As a final issue the Defendant urges that he should be granted a new trial because in the course of his argument, the prosecutor argued to the jury:

Touching may not be [defense counsel's] expression of sex, but the psychiatrists, I submit to you, have filled books on the subject on this type of activity. We have no further to go than our own library.

In the context of this trial it would not be reasonable to infer that by his reference to unspecified passages in unspecified books the prosecutor was attempting to introduce new evidence to the jury. The reasonable inference was that he was appealing to common knowledge. In this setting everyone knows, he argued, what "touching" is all about. At trial the Defendant's attorney did not object to this allusion to common knowledge. On appeal we have considered the issue and conclude there was no error here.

The entry, therefore, will be:

Appeal denied.

Judgment affirmed.

ARCHIBALD and GLASSMAN, JJ., did not sit.

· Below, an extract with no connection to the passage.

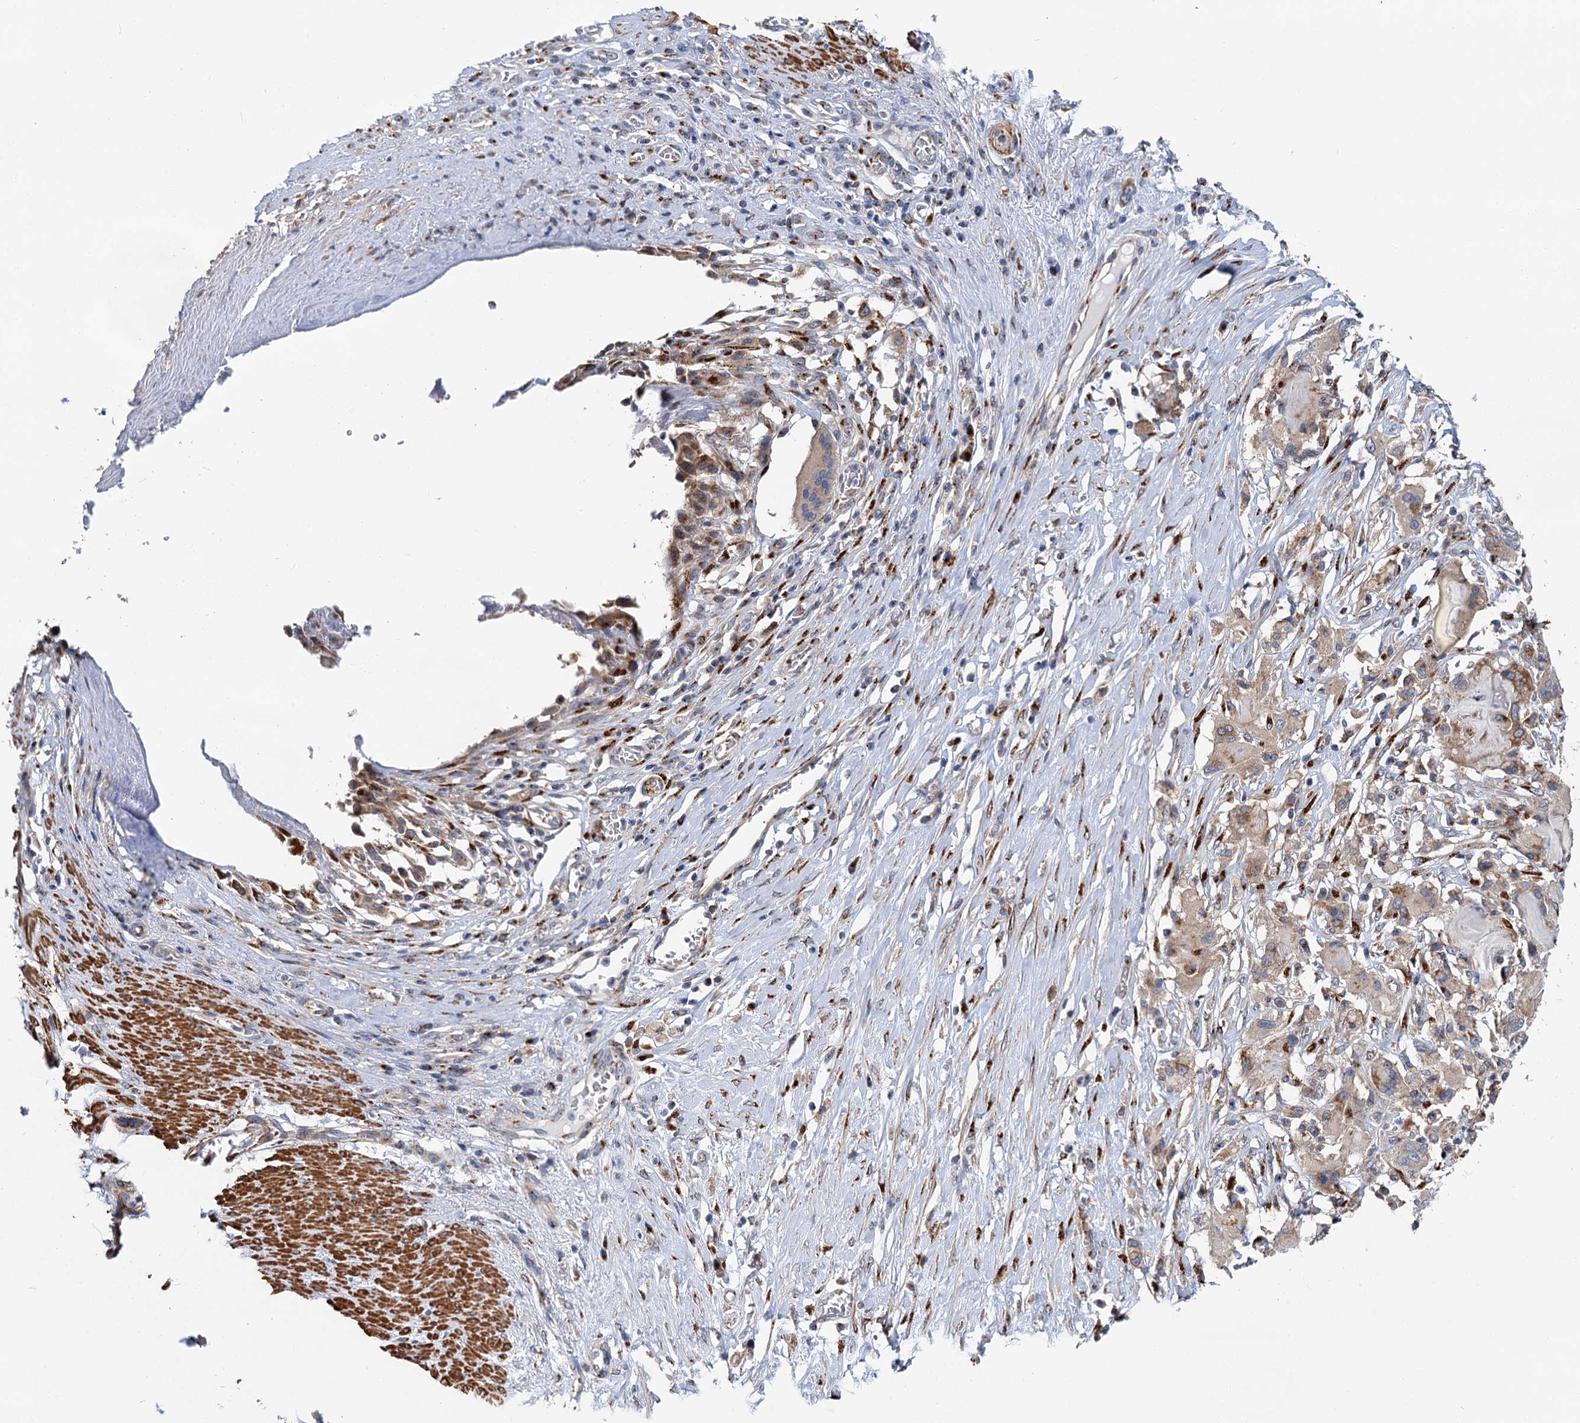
{"staining": {"intensity": "moderate", "quantity": "25%-75%", "location": "cytoplasmic/membranous"}, "tissue": "stomach cancer", "cell_type": "Tumor cells", "image_type": "cancer", "snomed": [{"axis": "morphology", "description": "Adenocarcinoma, NOS"}, {"axis": "morphology", "description": "Adenocarcinoma, High grade"}, {"axis": "topography", "description": "Stomach, upper"}, {"axis": "topography", "description": "Stomach, lower"}], "caption": "A high-resolution histopathology image shows immunohistochemistry (IHC) staining of stomach high-grade adenocarcinoma, which exhibits moderate cytoplasmic/membranous staining in about 25%-75% of tumor cells.", "gene": "BET1L", "patient": {"sex": "female", "age": 65}}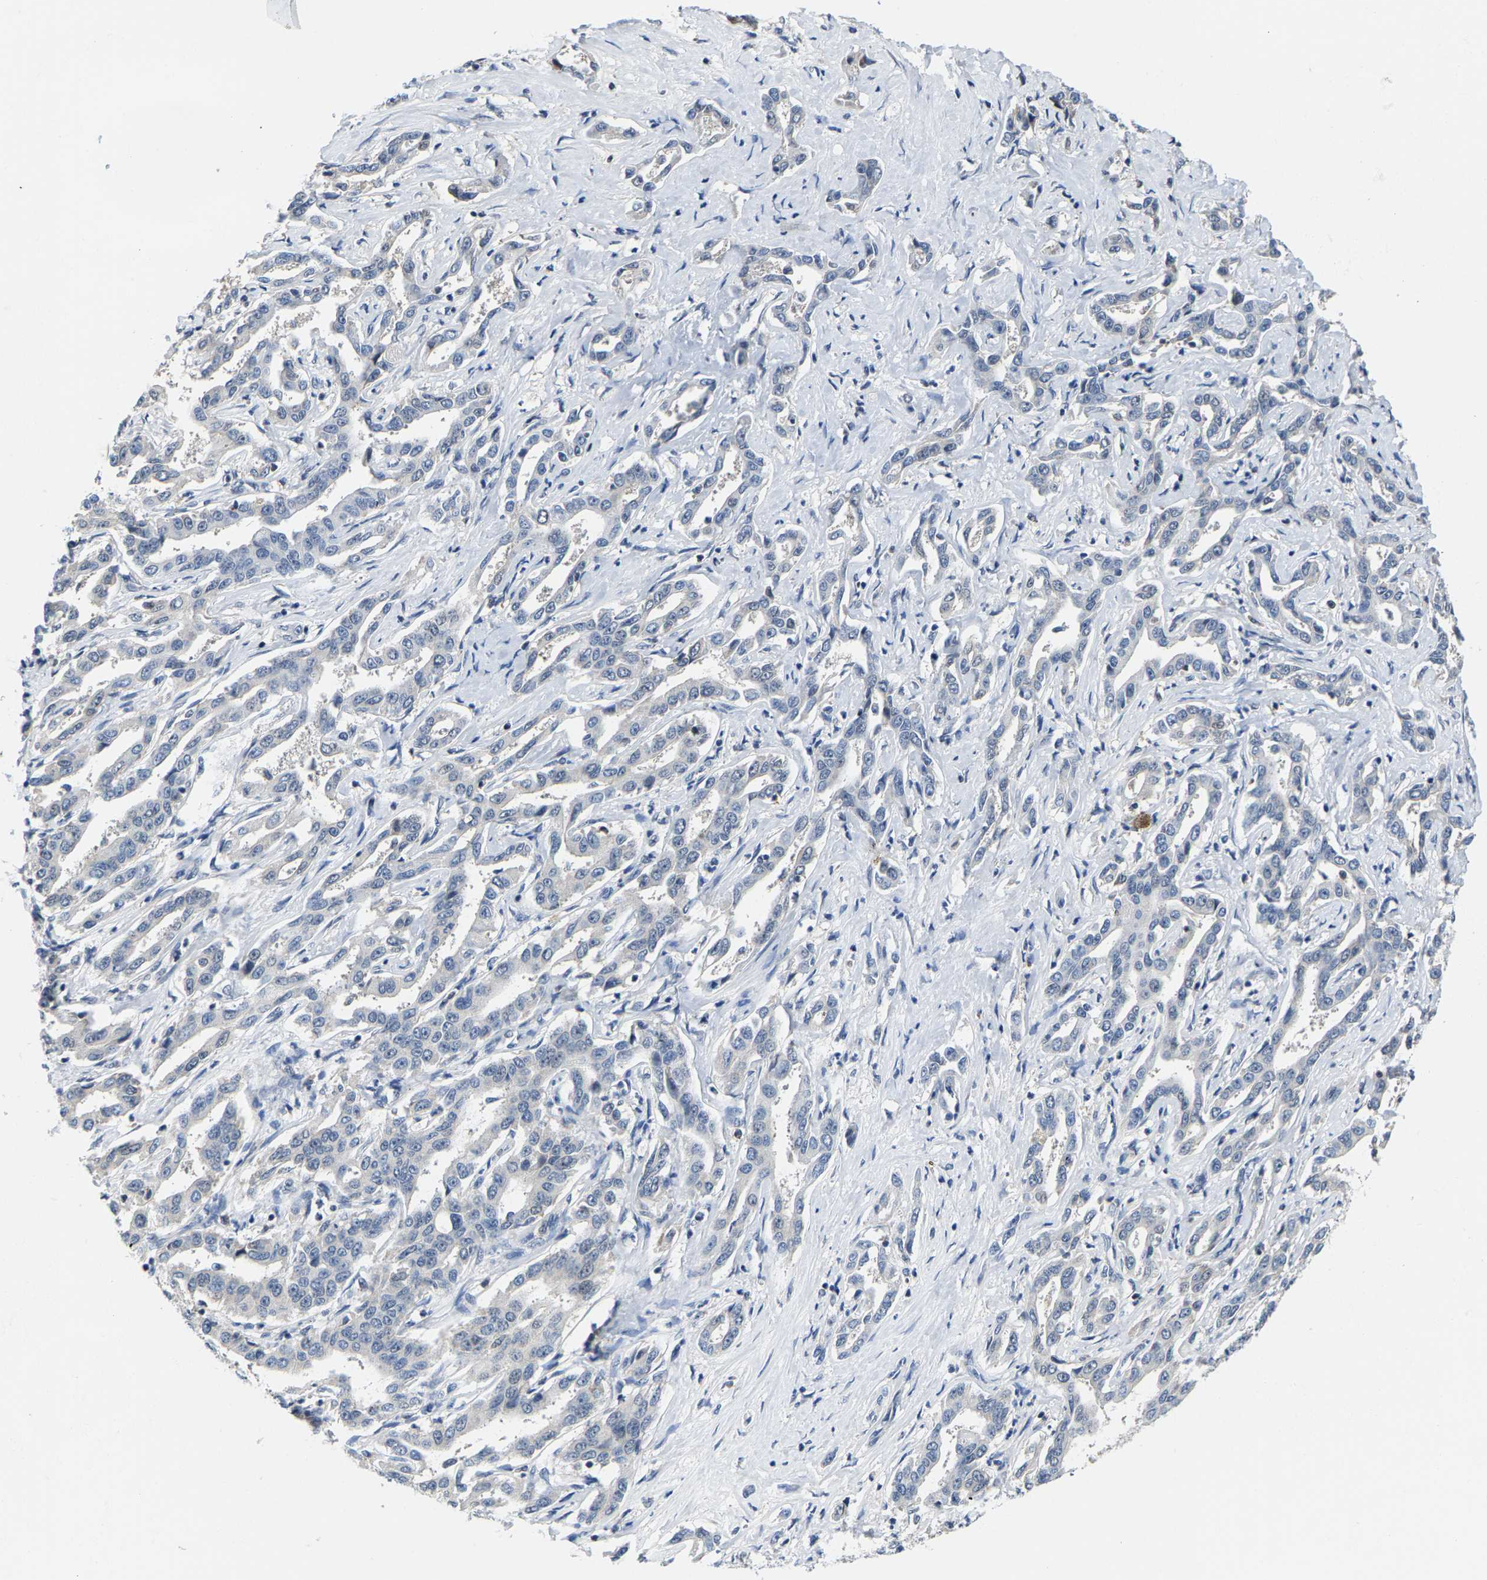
{"staining": {"intensity": "negative", "quantity": "none", "location": "none"}, "tissue": "liver cancer", "cell_type": "Tumor cells", "image_type": "cancer", "snomed": [{"axis": "morphology", "description": "Cholangiocarcinoma"}, {"axis": "topography", "description": "Liver"}], "caption": "Image shows no protein expression in tumor cells of liver cancer tissue. (DAB (3,3'-diaminobenzidine) immunohistochemistry, high magnification).", "gene": "SHMT2", "patient": {"sex": "male", "age": 59}}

[1] We deplore even more the State's shotgun approach of alleging 42 crimes on successive dates when it had evidence of only 25 crimes. In such overkill there is at the trial stage a potential for serious and reversible error. To some extent a presiding justice can control this situation by requiring the prosecutor in advance of trial to identify the more limited number of offenses as to which he is able to actually present evidence.